In all honesty, I felt a bit let down at the end of the book. I expected some huge climactic (possibly even chase scene filled) ending, but what ends up happening is probably more like how real life mysteries are solved. 

Despite that, I enjoyed reading this book. The dialogue is witty and fun, and I appreciated the lighthearted change of pace with this murder mystery. 

Some Bio Information

Marianne Jones is from Thunder Bay, Ontario. Her work has appeared in Reader’s Digest, Canadian Living, The Globe and Mail, and numerous literary and denominational publications. She is the author of 4 books, and was named International Christian Poet Laureate 2010-2012 by Utmost Christian Writers. Her website is


1. When did you realize you wanted to be an author?

When I was eleven I was working on a poem, crafting it to get it right. When I finally looked at the finished product, the thought came into my head that I wanted to be a writer. I felt such a surge of joy and affirmation in response to the thought that I knew I had found my calling. It made such perfect sense. Books and reading had given me so much joy that I could think of nothing better than creating books myself as a vocation.

2. Can you describe your writing style?

My work is descriptive and poetic at times, at other times characterized by economy of words and humour. I grew up in a family that loved to laugh and look for the funny side of everything, so that sense of the ridiculous tends to sneak into a lot of my writing, 

3. What’s your favorite part of the writing process?

When I finish a project.

4. Who is your favorite author?

C.S. Lewis. 

5. Describe the perfect mystery book.

I love character-driven detective stories. I may not remember much about the mystery part afterward, but I never forget a great detective character. Who could forget Sherlock Holmes, Miss Marple, Hercule Poirot? I love the British t.v. detectives, Jack Frost and Inspector Morse. And then there is the wise and methodical Precious Ramotswe of The No. 1 Ladies’ Detective Agency series.

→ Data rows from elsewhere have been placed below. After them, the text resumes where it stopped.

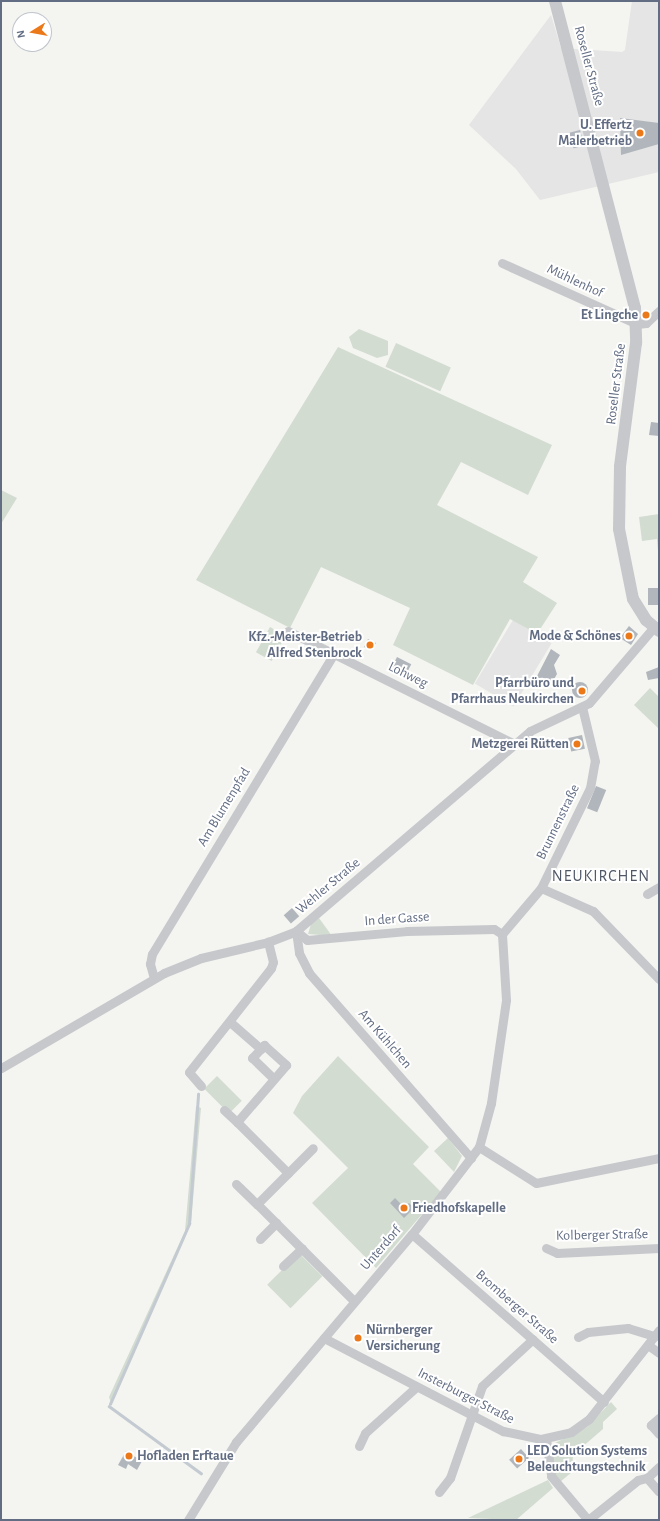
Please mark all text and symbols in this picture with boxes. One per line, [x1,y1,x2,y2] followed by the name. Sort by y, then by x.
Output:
[12,12,52,52] north arrow
[570,24,608,108] street label: Roseller Straße
[15,29,27,39] text: N
[558,117,632,150] place label: U. Effertz Malerbetrieb
[635,128,645,138] marker: U. Effertz Malerbetrieb
[544,261,606,301] street label: Mühlenhof
[581,307,638,323] place label: Et Lingche
[641,310,651,320] marker: Et Lingche
[603,342,629,426] street label: Roseller Straße
[529,628,621,644] place label: Mode & Schönes
[248,629,362,662] place label: Kfz.-Meister-Betrieb Alfred Stenbrock
[624,631,634,641] marker: Mode & Schönes
[365,640,375,650] marker: Kfz.-Meister-Betrieb Alfred Stenbrock
[385,658,431,692] street label: Lohweg
[451,675,574,708] place label: Pfarrbüro und Pfarrhaus Neukirchen
[577,686,587,696] marker: Pfarrbüro und Pfarrhaus Neukirchen
[471,736,569,752] place label: Metzgerei Rütten
[572,739,582,749] marker: Metzgerei Rütten
[194,765,254,849] street label: Am Blumenpfad
[533,782,583,862] street label: Brunnenstraße
[293,854,363,918] street label: Wehler Straße
[552,866,650,886] district label: NEUKIRCHEN
[364,908,430,930] street label: In der Gasse
[355,1006,415,1072] street label: Am Kühlchen
[412,1200,506,1216] place label: Friedhofskapelle
[399,1203,409,1213] marker: Friedhofskapelle
[357,1222,405,1274] street label: Unterdorf
[556,1226,648,1244] street label: Kolberger Straße
[472,1266,562,1348] street label: Bromberger Straße
[366,1322,440,1354] place label: Nürnberger Versicherung
[353,1333,363,1343] marker: Nürnberger Versicherung
[415,1364,517,1428] street label: Insterburger Straße
[527,1443,647,1476] place label: LED Solution Systems Beleuchtungstechnik
[137,1448,234,1464] place label: Hofladen Erftaue
[124,1451,134,1461] marker: Hofladen Erftaue
[514,1454,524,1464] marker: LED Solution Systems Beleuchtungstechnik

6. What does the perfect writing environment look like?

Any place that I can tune out the world. My office at home is great. On Friday mornings I have a writing date at a coffee shop with a friend. We set up our computers and work across the table from each other. It’s a solution to the loneliness aspect of writing. We are companionable in our silence. But often I write on a plane or on car trips with my husband. It’s easy to concentrate in those situations, since I can’t invent tasks to escape the work.

7. What’s your ultimate writing goal?

To do my best work. To find the courage and confidence to say what I need to say.